## Document excerpt
——
Open nschneid opened 4 years ago
If there are no spaces, I would keep ".doc" together with the main name in one token.
Then it seems natural to treat the filename as one word with spaces, although personally I am not a big fan of words with spaces. The dot (adjacent to a letter on both sides) makes it recognizable as a validation exception; without extension, it would be tokenized and analyzed like movie/book titles.
Or maybe we could do without words with spaces completely and only keep the last word together with ".doc" while the other words would be separate tokens.
I could see a case for using goeswith
here - if you believe that filenames are 'single words' then in some sense they should be spelled together, but there is a space here. So it's somewhat similar to a single word broken up into two tokens because of a space?
@amir-zeldes If you know that a given filename does not include a space, but there is a typo in the text (e.g. "auto exec.bat" or "~/.bash rc") then you can use goeswith
. However, nowadays there are many filenames containing spaces (e.g. "Constellation Power (GISB draft).doc" mentioned by @nschneid) and I think we should not use goeswith
here. We should not break the rule that goeswith
is reserved only for text that is not well edited and that by deleting the extra space you obtain a better edited text.
I think you definitely obtain a better file name by deleting spaces :)
But I see your point!
Another question: should these be PROPN
?
I think PROPN makes sense. In EWT xpos could also be either NNP or ADD, by analogy to URLs (I guess they are all like URIs?)
Another reason to be skeptical about goeswith
is that filenames-with-spaces are compositional and we don't think of them as having a single lemma in the language. So I think flat
is the better choice.
Here's another example:
# sent_id = email-enronsent32_01-0039
# text = - GPSA Guaranty.doc
1 - - PUNCT NFP _ 2 punct 2:punct _
2 GPSA gpsa NOUN GW _ 0 root 0:root _
3 Guaranty.doc guaranty.doc X NN Number=Sing 2 flat 2:flat _
The last part, "Guaranty.doc", has an odd combination of X and Number=Sing. Should it be treated as a NOUN? Should ".doc" be split off as a separate word and tagged as X?
——
## Exercise data
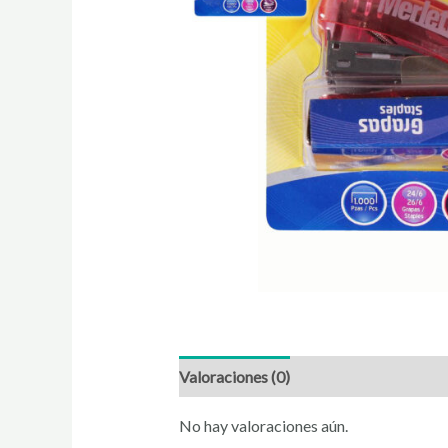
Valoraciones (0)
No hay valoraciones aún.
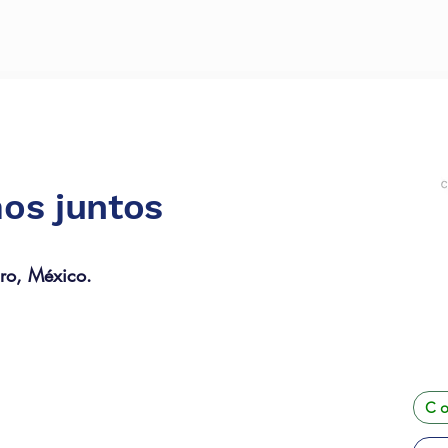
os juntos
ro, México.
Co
——
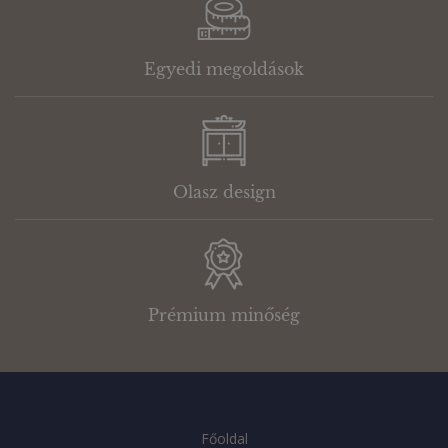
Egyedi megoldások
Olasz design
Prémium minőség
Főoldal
——
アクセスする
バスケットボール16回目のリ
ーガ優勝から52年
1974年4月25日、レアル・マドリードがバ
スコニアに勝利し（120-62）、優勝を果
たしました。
——
## Directions
**A)** In the filename tokenization thread, which relation is judged a better choice than goeswith for filenames containing spaces?
**B)** Continue the filename tokenization thread from its final post.

## Answer set
**A)** flat

**B)**
What about parsing it as a single token? There's precedent for tokens with spaces in French for example when they represent a single concept
What are some of the French examples? I was only aware of this being done for numbers where the space separator is merely for readability.
In the case of files’ names, I really can’t see a reason to add a syntax relation between part of the names. Just one token with spaces in the form and lemma equal the form.
In the case of files’ names, I really can’t see a reason to add a syntax relation between part of the names. Just one token with spaces in the form and lemma equal the form.
As @bguil notes, the validator requires a regex for narrow exceptions to the rule that words should generally not contain spaces. I don't see a good way to do this for just filenames.
flat
is the usual solution for names containing spaces where no single head can be determined.
I am thinking of implementing the following policy for English-EWT:
As @bguil notes, the validator requires a regex for narrow exceptions to the rule that words should generally not contain spaces.
Does it make sense to put the validator constraint before our syntactic theory? The validator is just a tool to help us to ensure as much as possible consistency. We can always revise the tool if needed. Using the tool restriction as argument to decide guidelines doesn’t make sense for me.
Not just the tool per se, but a widespread practice within UD, which (as I understand it) is a strong presumption against words-with-spaces for a range of kinds of named entities. Telephone numbers are perhaps a good analogy.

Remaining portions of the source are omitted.